Undang Undang (UU) No 19/2016 jo UU No 11/2008 tentang Informasi dan Transaksi Elektronik (ITE) ditengarai menjadi celah munculnya pasal karet yang bisa menjerat siapa saja.
Beragam studi menyebutkan, ada 9 pasal bermasalah di UU ITE tersebut. Salah satu pasal yang menjadi momok itu adalah adalah ketentuan Pasal 27 ayat (3) yang mengatur tentang "penghinaan dan pencemaran nama baik". Ancaman hukuman adalah penjara paling lama 4 tahun dan denda paling banyak Rp 750 juta.
Bunyi lengkapnya demikian. "Setiap Orang dengan sengaja dan tanpa hak mendistribusikan dan/atau mentransmisikan dan/atau membuat dapat diaksesnya Informasi Elektronik dan/atau Dokumen Elektronik yang memiliki muatan penghinaan dan/atau pencemaran nama baik."
Unsur dari "muatan penghinaan dan/atau pencemaran nama baik" ini bisa menjadi bumerang pada orang yang tidak paham betul seluk beluk dunia maya. Misalnya, bagi orang yang sedang mempublikasikan sebuah kejadian. Awalnya, secara sederhana ia hanya berharap mendapatkan bantuan jawaban. Berharap agar ia mendapatkan titik terang atas kasus yang dialaminya. Ia hanya bercerita, membeberkan duduk perkara semata.
Namun, pada kenyataannya, bagi pihak lain yang dituding atau mendapatkan komplain, bertindak sebaliknya. Ia akan merasa bentuk 'komplain' orang tadi sebagai fitnah, tuduhan tak beralasan (bohong), sehingga nama baiknya tercoreng.
Atas dasar inilah, tak jarang kemudian, seseorang yang sebelumnya bertindak sebagai "korban" mengalami kembali hal yang sama. Ia terjatuh pada "pengulangan" alias reviktimisasi (asal dari kata victimize yang berarti menjadi korban).
Sementara itu, di sisi pelaku alias penyebab, mereka berganti perannya sebagai pihak yang 'tersakiti', korban berita media sosial. Perilaku "playing victim" ini adalah sebuah upaya yang biasanya dilakukan untuk menghindari tanggung jawab karena sudah melakukan kesalahan. Menimpakan kembali kesalahan kepada si korban.
Hukum yang Berkeadilan
Awal September (1/9/2021), warganet terasa begitu geram sehubungan dengan tersiarnya kabar buruk dari salah satu pegawai KPI (Komisi Penyiaran Indonesia) Pusat. Ia menceritakan kasus pelecehan seksual dan perundungan yang menimpanya, hingga akhirnya mengalami PTSD (post traumatic stress disorder).

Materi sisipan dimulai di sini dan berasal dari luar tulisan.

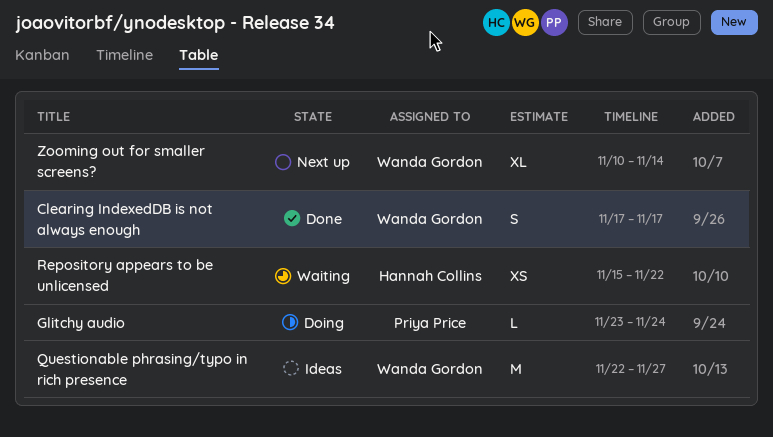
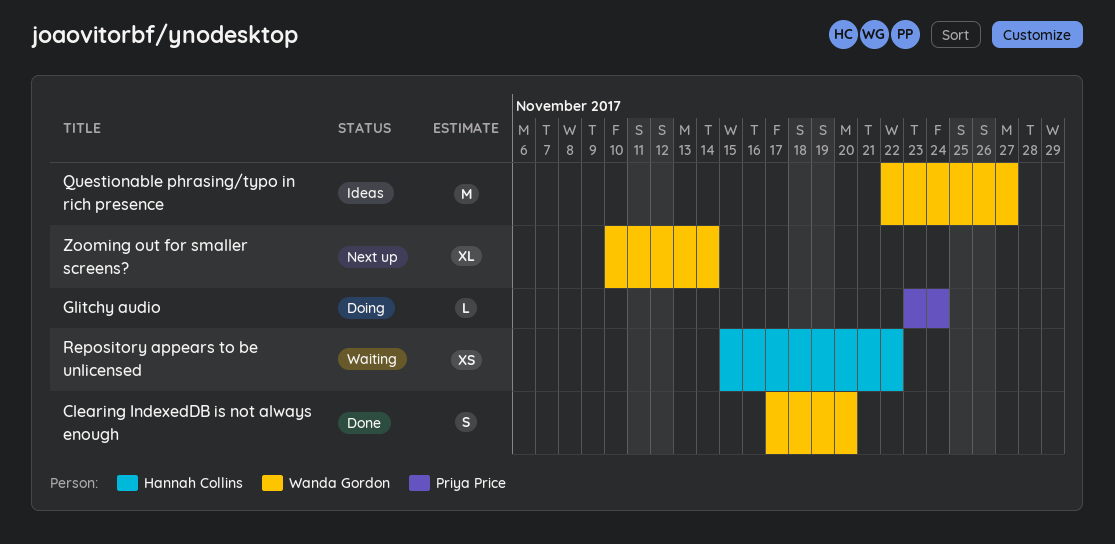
Clearing IndexedDB is not always enough, due: Nov 17 -> Nov 20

Kejadian ini sudah terjadi lama semenjak ia bekerja tahun 2011 dan puncaknya di 2015. Pernah ia melaporkan kasus ini ke polres namun tidak mendapat tanggapan. Barulah setelah surat surat terbuka yang ditujukan ke Presiden Joko Widodo ini menjadi viral, ada aksi tanggap yang cukup manjur. Baik di kepolisian (menerima aduan) ataupun KPI Pusat (membebastugaskan para pegwai yang diduga terlibat) sudah memberikan responnya.